Gov. Chris Sununu told NHJournal Thursday he’s called Massachusetts Gov. Charlie Baker about the state’s cross-border income-tax policy. Still, the New Hampshire Republican has yet to announce any specific actions he plans to take to defend Granite State workers.

“As soon as we really realized the crux of the issue, I called Charlie Baker first and foremost,” Sununu said. “We talked about it briefly. I told him that our Attorney General was going to be looking into it, and that’s exactly what we did.”

In March, the Massachusetts Department of Revenue issued an executive decision that the approximately 83,000 New Hampshire residents who normally commuted to the Bay State to work but were staying home due to the coronavirus pandemic would be taxed as though they were still crossing the state line. Under existing law, that work should be exempt from Massachusetts’ 5 percent income tax.

Amy Pitter, president and CEO of the Massachusetts Society of CPAs and a former Massachusetts Commissioner of Revenue, put it this way in an interview on Boston’s WBUR radio:

“Massachusetts basically said, ‘look, what we want to do is pretend this is not happening. We want to create a fiction to say, let’s maintain the status quo, do everything exactly the same way we did it pre-COVID so that we’re not requiring employers to jump through a lot of very complicated hoops and [rework] their payroll systems for something that’s only going to be in place for a number of months.'”

Pitter maintains that there isn’t anything the state of New Hampshire can do to prevent Massachusetts’ reach across its border, arguing that about half of the states in a similar position are making the same decision.

“I don’t even know what that would look like,” Pitter said regarding a theoretical challenge by the Granite State. “I don’t know what their [the state of New Hampshire] beef would be.”

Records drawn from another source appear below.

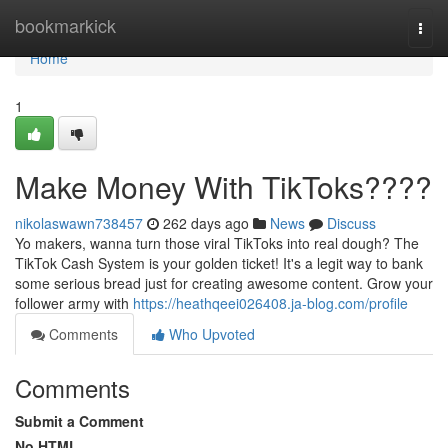
Home
bookmarkick
Togg
navi
Home
1
Make Money With TikToks????
nikolaswawn738457
262 days ago
News
Discuss
Yo makers, wanna turn those viral TikToks into real dough? The
TikTok Cash System is your golden ticket! It's a legit way to bank
some serious bread just for creating awesome content. Grow your
follower army with
https://heathqeei026408.ja-blog.com/profile
Comments
Who Upvoted
Comments
Submit a Comment
No HTML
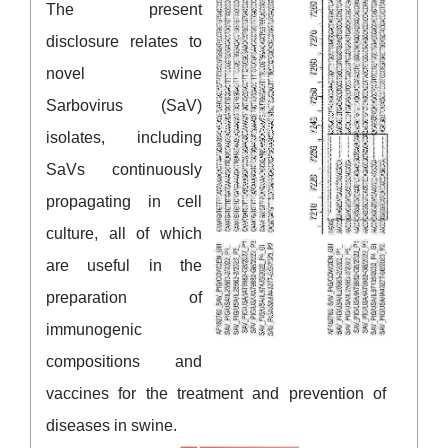
The present
disclosure relates to
novel swine
Sarbovirus (SaV)
isolates, including
SaVs continuously
propagating in cell
culture, all of which
are useful in the
preparation of
immunogenic
compositions and
vaccines for the treatment and prevention of
diseases in swine.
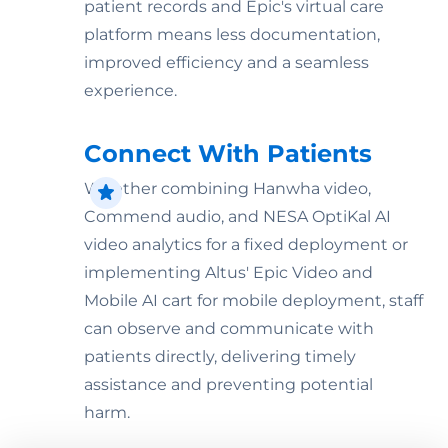
patient records and Epic's virtual care
platform means less documentation,
improved efficiency and a seamless
experience.
Connect With Patients
Whether combining Hanwha video,
Commend audio, and NESA OptiKal AI
video analytics for a fixed deployment or
implementing Altus' Epic Video and
Mobile AI cart for mobile deployment, staff
can observe and communicate with
patients directly, delivering timely
assistance and preventing potential
harm.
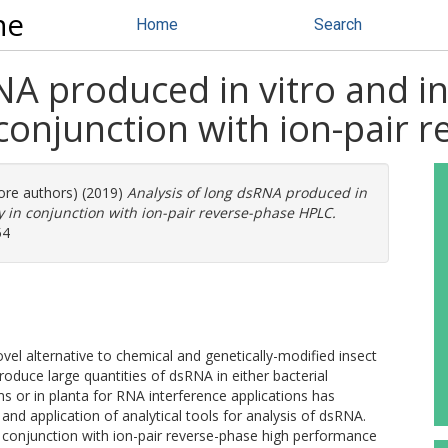
ne
Home
Search
NA produced in vitro and in
conjunction with ion-pair 
more authors) (2019)
Analysis of long dsRNA produced in
y in conjunction with ion-pair reverse-phase HPLC.
54
el alternative to chemical and genetically-modified insect
oduce large quantities of dsRNA in either bacterial
ems or in planta for RNA interference applications has
nd application of analytical tools for analysis of dsRNA.
 conjunction with ion-pair reverse-phase high performance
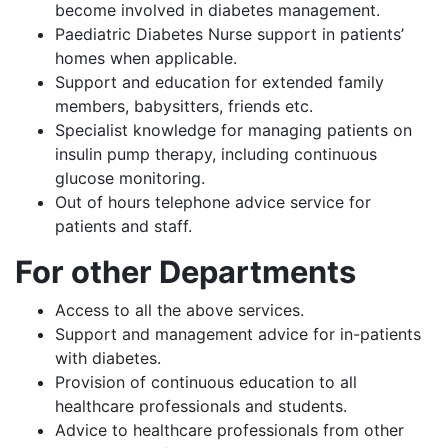
become involved in diabetes management.
Paediatric Diabetes Nurse support in patients’
homes when applicable.
Support and education for extended family
members, babysitters, friends etc.
Specialist knowledge for managing patients on
insulin pump therapy, including continuous
glucose monitoring.
Out of hours telephone advice service for
patients and staff.
For other Departments
Access to all the above services.
Support and management advice for in-patients
with diabetes.
Provision of continuous education to all
healthcare professionals and students.
Advice to healthcare professionals from other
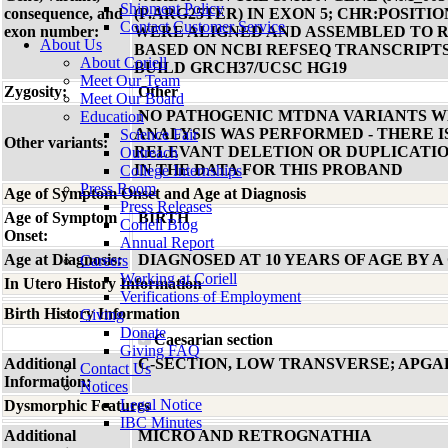
Shipment Policy
consequence, and
(P.ARG25TER) IN EXON 5; CHR:POSITION
Contact Customer Service
exon number:
WERE ALIGNED AND ASSEMBLED TO 
About Us
BASED ON NCBI REFSEQ TRANSCRIP
About Coriell
BUILD GRCH37/UCSC HG19
Meet Our Team
Zygosity:
Other
Meet Our Board
NO PATHOGENIC MTDNA VARIANTS WE
Education
ANALYSIS WAS PERFORMED - THERE I
Science Fair
Other variants:
RELEVANT DELETION OR DUPLICATIO
Outreach
IN THE DATA FOR THIS PROBAND
College Internships
Press Room
Age of Symptom Onset and Age at Diagnosis
Press Releases
Age of Symptom
BIRTH
Coriell Blog
Onset:
Annual Report
Age at Diagnosis:
DIAGNOSED AT 10 YEARS OF AGE BY A
Careers
Working at Coriell
In Utero History Information
Verifications of Employment
Birth History Information
Giving
Donate
Caesarian section
Giving FAQ
Additional
C-SECTION, LOW TRANSVERSE; APGARS 
Contact Us
Information:
Notices
Legal Notice
Dysmorphic Features
IBC Minutes
Additional
MICRO AND RETROGNATHIA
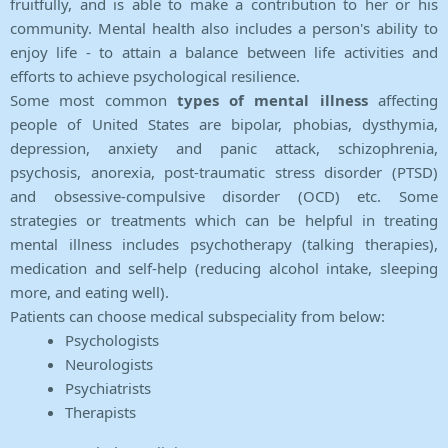
fruitfully, and is able to make a contribution to her or his
community. Mental health also includes a person's ability to
enjoy life - to attain a balance between life activities and
efforts to achieve psychological resilience.
Some most common
types of mental illness
affecting
people of United States are bipolar, phobias, dysthymia,
depression, anxiety and panic attack, schizophrenia,
psychosis, anorexia, post-traumatic stress disorder (PTSD)
and obsessive-compulsive disorder (OCD) etc. Some
strategies or treatments which can be helpful in treating
mental illness includes psychotherapy (talking therapies),
medication and self-help (reducing alcohol intake, sleeping
more, and eating well).
Patients can choose medical subspeciality from below:
Psychologists
Neurologists
Psychiatrists
Therapists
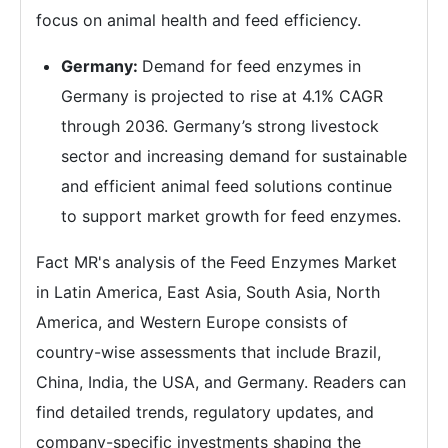
focus on animal health and feed efficiency.
Germany:
Demand for feed enzymes in
Germany is projected to rise at 4.1% CAGR
through 2036. Germany’s strong livestock
sector and increasing demand for sustainable
and efficient animal feed solutions continue
to support market growth for feed enzymes.
Fact MR's analysis of the Feed Enzymes Market
in Latin America, East Asia, South Asia, North
America, and Western Europe consists of
country-wise assessments that include Brazil,
China, India, the USA, and Germany. Readers can
find detailed trends, regulatory updates, and
company-specific investments shaping the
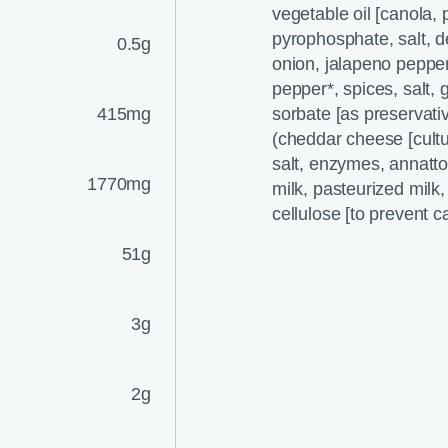
vegetable oil [canola,
pyrophosphate, salt, d
0.5g
onion, jalapeno peppers
pepper*, spices, salt,
415mg
sorbate [as preservativ
(cheddar cheese [cultu
salt, enzymes, annatto
1770mg
milk, pasteurized milk
cellulose [to prevent c
51g
3g
2g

Prominent New Hampshire tax attorney Bill Ardinger doesn’t agree. He told NHJournal there are several avenues for Gov. Sununu to counterattack. The state has an interest in protecting its sovereignty, which it appears Massachusetts is violating by extending its income tax into the home offices of the Granite State.

And, Ardinger says, New Hampshire’s already been involved in a similar fight, playing Massachusetts’ role. In 1975, New Hampshire had a commuter tax on the income of nonresidents earned in the state. It also levied a tax on residents income earned outside the state, but then nullified that tax in another section of state law.

A Maine resident who worked in New Hampshire challenged the tax in a case that went all the way to the U.S. Supreme Court (Austin versus New Hampshire). New Hampshire lost in a 7-1 decision,* with the court concluding the scheme violated the Privileges and Immunities Clause.

“Massachusetts is attempting something similar now,” Ardinger says.

So why hasn’t Sununu acted before now? “We responded as soon as the issue was brought to bear,” Sununu said. “I don’t spend my time looking at the special rules of Massachusetts, especially during the COVID pandemic, but when people bring this stuff to our attention, we don’t let it sit on the shelf. We act very quickly.”

Massachusetts has announced a public hearing on the policy on August 27, and they’ve also announced that the policy is scheduled to end on December 31. But nobody knows how long the COVID-19 disruptions will last, and given that Massachusetts “pretended” the New Hampshire work happened on their side of the border once before, there’s no reason they couldn’t do the same via fiat again in the future.

According to Ardinger, it’s up to Sununu to lead on this issue.

“It starts with Gov. Sununu. It starts with him standing up for the rights of the state of New Hampshire, which includes ensuring reasonable protections from overly-aggressive out-of-state tax agencies.”

*Justice William O. Douglas suffered a debilitating stroke in 1974 but refused to step down until late 1975.